■ Description of the task
Find the word "centro" in the data below and copy each line that holds it.

»»

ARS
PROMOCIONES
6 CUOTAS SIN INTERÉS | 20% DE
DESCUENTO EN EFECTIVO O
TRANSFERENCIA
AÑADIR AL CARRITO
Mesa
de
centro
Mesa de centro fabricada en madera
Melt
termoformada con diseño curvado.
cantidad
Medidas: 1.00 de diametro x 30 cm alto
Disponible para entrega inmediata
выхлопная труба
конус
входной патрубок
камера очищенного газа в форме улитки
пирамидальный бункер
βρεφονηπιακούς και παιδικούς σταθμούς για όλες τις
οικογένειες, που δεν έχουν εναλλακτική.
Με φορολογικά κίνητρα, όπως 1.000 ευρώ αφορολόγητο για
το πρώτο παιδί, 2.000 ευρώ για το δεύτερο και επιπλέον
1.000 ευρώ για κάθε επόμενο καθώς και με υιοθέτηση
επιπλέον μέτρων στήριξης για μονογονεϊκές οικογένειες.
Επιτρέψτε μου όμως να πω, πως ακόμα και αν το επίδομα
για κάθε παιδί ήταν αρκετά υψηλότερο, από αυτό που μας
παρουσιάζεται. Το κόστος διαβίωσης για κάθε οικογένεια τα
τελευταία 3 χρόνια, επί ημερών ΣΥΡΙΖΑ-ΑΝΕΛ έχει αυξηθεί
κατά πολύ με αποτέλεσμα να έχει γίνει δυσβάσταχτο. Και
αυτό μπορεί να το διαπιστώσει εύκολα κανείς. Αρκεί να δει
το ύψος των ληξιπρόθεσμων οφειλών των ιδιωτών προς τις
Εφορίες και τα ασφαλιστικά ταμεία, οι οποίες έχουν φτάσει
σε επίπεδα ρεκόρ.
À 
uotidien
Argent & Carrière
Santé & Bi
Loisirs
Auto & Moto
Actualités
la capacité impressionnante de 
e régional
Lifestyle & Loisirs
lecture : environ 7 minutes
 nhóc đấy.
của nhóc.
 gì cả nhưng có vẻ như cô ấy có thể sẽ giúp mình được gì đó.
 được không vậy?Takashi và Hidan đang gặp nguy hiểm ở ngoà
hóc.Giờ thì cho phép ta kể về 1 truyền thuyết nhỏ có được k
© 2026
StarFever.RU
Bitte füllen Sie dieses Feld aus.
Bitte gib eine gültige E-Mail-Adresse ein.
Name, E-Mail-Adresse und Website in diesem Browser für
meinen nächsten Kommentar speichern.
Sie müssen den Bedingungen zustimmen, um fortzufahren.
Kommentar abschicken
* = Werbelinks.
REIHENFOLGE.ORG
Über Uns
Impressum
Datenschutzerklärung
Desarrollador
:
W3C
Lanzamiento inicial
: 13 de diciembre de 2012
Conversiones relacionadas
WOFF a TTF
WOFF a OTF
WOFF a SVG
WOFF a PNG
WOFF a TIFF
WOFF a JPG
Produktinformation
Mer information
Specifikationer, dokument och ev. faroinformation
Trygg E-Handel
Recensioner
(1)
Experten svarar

««
»»

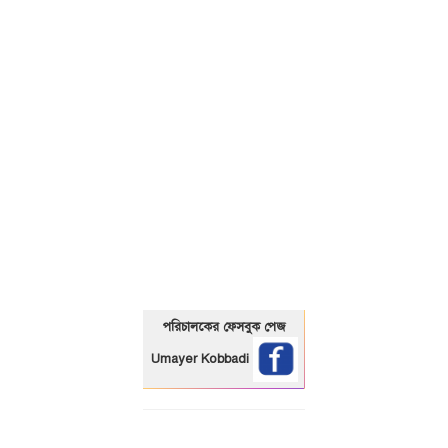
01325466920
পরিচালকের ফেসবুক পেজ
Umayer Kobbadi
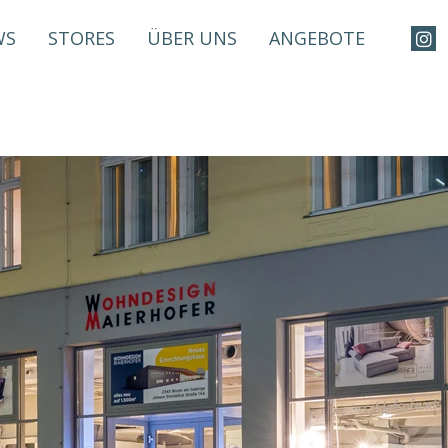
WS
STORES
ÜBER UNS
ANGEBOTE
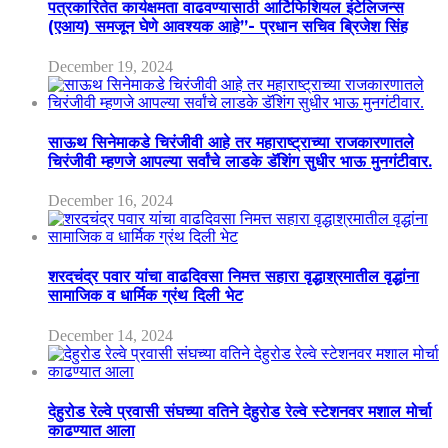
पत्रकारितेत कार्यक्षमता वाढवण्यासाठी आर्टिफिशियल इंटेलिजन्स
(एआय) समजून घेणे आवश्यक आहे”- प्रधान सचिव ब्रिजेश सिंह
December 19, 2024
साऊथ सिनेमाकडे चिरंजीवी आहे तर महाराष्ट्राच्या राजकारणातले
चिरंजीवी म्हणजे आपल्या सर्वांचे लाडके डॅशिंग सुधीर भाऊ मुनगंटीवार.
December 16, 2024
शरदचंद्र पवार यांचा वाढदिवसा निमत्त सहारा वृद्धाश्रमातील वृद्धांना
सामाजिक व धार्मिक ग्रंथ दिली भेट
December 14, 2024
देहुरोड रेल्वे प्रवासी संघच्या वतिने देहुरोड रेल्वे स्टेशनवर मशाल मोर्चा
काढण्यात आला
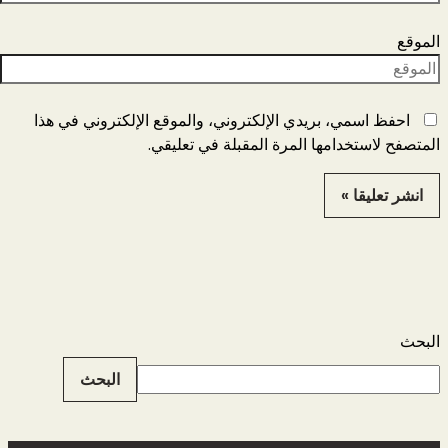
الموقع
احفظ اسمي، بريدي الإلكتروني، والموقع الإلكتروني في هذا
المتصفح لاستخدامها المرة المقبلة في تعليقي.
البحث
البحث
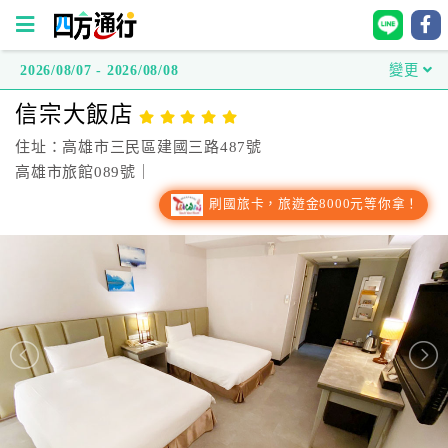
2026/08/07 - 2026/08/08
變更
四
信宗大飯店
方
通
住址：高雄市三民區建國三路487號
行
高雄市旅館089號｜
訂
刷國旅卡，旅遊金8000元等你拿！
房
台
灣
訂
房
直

««

■ Solution to this exercise
centro
Mesa de centro fabricada en madera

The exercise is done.